2.

The Social Services Department of the Bureau of Indian Affairs deposited the two Catch the Bear boys, Anthony, age six, and Collins, five, with Donald and Virginia McClain of McLaughlin, South Dakota. The McClains were an exemplary white Catholic couple with two older boys of their own. The BIA would pay them a monthly stipend for care of the boys, though two more little children in the family wouldn’t cost much more.

I talked with the McClains. Mrs. McClain, a mother to her core, was proud that her home had been approved by the U.S. government to provide foster care for Indian children. Her husband, Donald, was a construction foreman on the railroad. He said he liked kids, but he wasn’t home much; he had to be on the road. Mrs. McClain recalls the day Anthony and Collins arrived at her house.

“Look at them,” Mrs. McClain said after the social worker had delivered Anthony and Collins. “Aren’t they a sight?” She reported that she tried to kiss little Collins, the boy with the fat baby cheeks and the skinny legs that came out of his body like sticks out of a bloated bladder. “My, my,” she said. “This is not a very friendly little boy. But he will learn to be a good boy. Good boys grow in good homes.”

* [Given information]
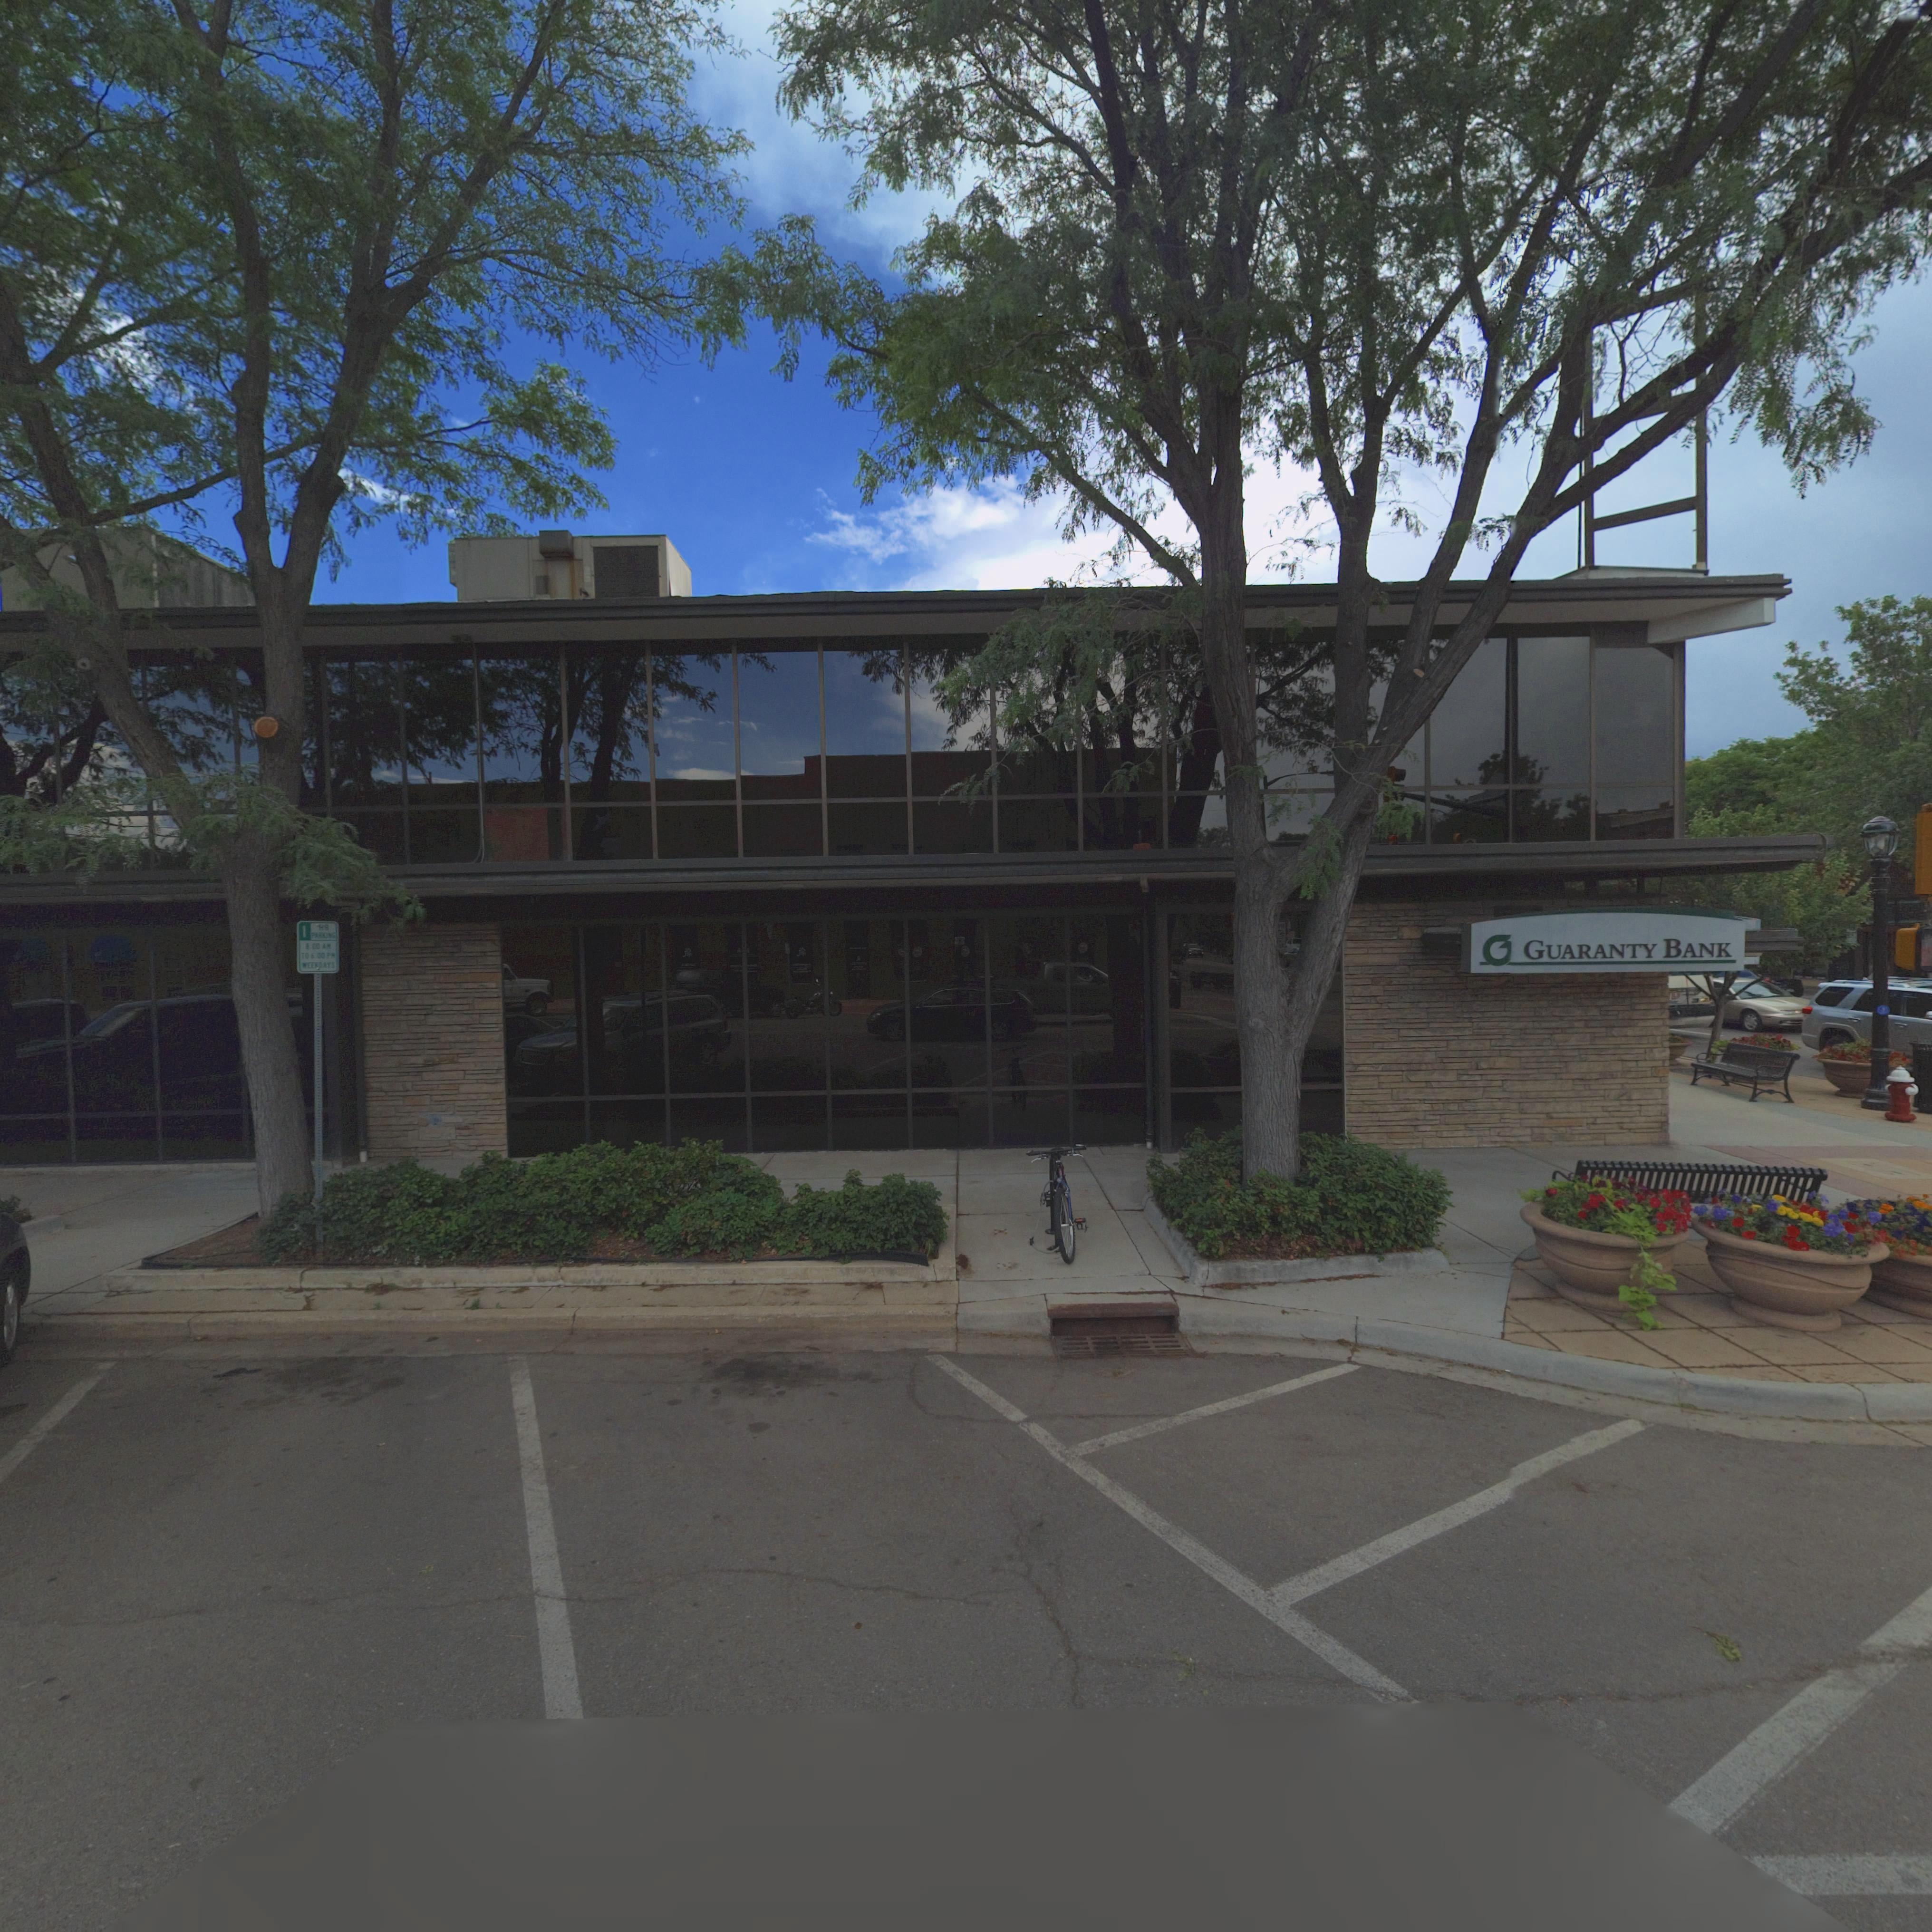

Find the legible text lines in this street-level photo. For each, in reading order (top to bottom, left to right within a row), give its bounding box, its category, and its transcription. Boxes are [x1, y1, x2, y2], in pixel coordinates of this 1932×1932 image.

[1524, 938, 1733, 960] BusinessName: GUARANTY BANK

* [What you should do] Reproduce in full, without any alteration, the account above of the two Catch the Bear boys being placed in foster care with the McClains.

* [Task solution]
2.

The Social Services Department of the Bureau of Indian Affairs deposited the two Catch the Bear boys, Anthony, age six, and Collins, five, with Donald and Virginia McClain of McLaughlin, South Dakota. The McClains were an exemplary white Catholic couple with two older boys of their own. The BIA would pay them a monthly stipend for care of the boys, though two more little children in the family wouldn’t cost much more.

I talked with the McClains. Mrs. McClain, a mother to her core, was proud that her home had been approved by the U.S. government to provide foster care for Indian children. Her husband, Donald, was a construction foreman on the railroad. He said he liked kids, but he wasn’t home much; he had to be on the road. Mrs. McClain recalls the day Anthony and Collins arrived at her house.

“Look at them,” Mrs. McClain said after the social worker had delivered Anthony and Collins. “Aren’t they a sight?” She reported that she tried to kiss little Collins, the boy with the fat baby cheeks and the skinny legs that came out of his body like sticks out of a bloated bladder. “My, my,” she said. “This is not a very friendly little boy. But he will learn to be a good boy. Good boys grow in good homes.”